Dualist heresy in Aquitaine and the Agenais, c.1000-c.1249

By Claire Taylor

PhD Dissertation, University of Nottingham, 1999

Abstract: This thesis offers an account of dualist heresy in medieval Aquitaine. The first part asserts that the heresy referred to in early eleventh-century sources was dualist and originated in Balkan Bogomilism. It does this by combining two established methodologies. Through the first, reading the sources in their social context, it finds the poor experiencing increased poverty and oppression, and that some amongst the laity and clergy were observing signs prefiguring The End of historical time. Not unexpectedly, some responded through dissent and demanded reform and justice: a new system of values, in other words. Then the thesis adopts a comparative methodology in a ‘global’ context. It finds that the accounts of dissent do more than identify Apocalypticism or primitive communism. They make reference to dualist cosmology and practice. Dualists in the Balkans were intent on spreading their teaching world-wide, and this period saw increased contacts with the west. The spread of Bogomilism to Aquitaine was thus both likely and possible, and appears to have had some success.

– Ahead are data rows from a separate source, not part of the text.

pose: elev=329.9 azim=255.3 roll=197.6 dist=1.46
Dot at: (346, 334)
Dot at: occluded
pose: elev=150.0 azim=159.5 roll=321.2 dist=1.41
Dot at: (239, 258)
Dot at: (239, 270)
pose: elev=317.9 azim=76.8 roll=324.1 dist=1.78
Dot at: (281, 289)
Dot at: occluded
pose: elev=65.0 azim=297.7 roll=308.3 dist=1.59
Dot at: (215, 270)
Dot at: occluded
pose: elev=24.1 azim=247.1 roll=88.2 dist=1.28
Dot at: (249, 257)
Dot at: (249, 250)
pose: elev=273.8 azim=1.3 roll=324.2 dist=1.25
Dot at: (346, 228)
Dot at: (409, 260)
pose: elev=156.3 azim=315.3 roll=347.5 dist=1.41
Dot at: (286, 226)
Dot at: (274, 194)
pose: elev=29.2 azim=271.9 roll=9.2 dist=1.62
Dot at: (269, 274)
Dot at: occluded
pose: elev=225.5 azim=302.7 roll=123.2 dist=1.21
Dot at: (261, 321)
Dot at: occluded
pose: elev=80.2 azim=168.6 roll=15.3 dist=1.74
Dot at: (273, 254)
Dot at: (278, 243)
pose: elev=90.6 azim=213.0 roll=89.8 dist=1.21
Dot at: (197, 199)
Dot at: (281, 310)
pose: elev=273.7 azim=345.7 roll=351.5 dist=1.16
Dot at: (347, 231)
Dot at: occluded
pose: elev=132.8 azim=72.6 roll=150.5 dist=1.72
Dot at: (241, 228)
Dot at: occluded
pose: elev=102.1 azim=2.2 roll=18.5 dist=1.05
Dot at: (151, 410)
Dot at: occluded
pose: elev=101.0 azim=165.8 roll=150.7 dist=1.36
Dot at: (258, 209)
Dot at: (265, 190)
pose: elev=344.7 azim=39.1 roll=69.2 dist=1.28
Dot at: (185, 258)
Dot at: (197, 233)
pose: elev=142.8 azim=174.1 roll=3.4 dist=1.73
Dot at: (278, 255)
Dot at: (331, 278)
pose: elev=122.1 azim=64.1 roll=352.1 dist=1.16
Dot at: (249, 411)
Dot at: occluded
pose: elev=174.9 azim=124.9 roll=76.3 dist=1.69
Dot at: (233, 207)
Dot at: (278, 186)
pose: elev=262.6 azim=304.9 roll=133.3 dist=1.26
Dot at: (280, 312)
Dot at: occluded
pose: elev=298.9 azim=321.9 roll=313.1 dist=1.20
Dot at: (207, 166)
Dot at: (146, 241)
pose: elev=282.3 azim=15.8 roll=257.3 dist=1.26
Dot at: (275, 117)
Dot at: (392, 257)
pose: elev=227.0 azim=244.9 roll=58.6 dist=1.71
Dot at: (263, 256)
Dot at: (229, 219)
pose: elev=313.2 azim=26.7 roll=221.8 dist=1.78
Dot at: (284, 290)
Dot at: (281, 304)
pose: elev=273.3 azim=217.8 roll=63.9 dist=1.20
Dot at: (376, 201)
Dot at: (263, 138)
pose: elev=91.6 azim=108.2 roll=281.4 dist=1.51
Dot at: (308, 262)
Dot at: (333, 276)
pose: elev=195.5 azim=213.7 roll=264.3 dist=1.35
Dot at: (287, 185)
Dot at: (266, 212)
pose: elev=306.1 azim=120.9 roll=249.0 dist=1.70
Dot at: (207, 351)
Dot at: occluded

The second part of this thesis makes three contributions to the history of Catharism. First it suggests why twelfth-century Aquitaine was almost entirely untouched by the heresy except in the county of Agen. It points to actively Catholic lay authority and a relatively dynamic monasticism in Aquitaine, and finds these largely absent in the heretical Agenais. Second, it examines the Cathar diocese of Agen and the impact upon it of the Albigensian Crusade and the Medieval Inquisition. In this it argues that Agenais lay society was very diverse and divided, but notes close collaboration between its heretics and those of neighbouring Quercy. Third, it argues that a better understanding of aspects of the crusade can be gamed through its examination in the context of relations between the dukes of Aquitaine – who were also kings of England – and the counts of Toulouse, the kings of France and the Papacy.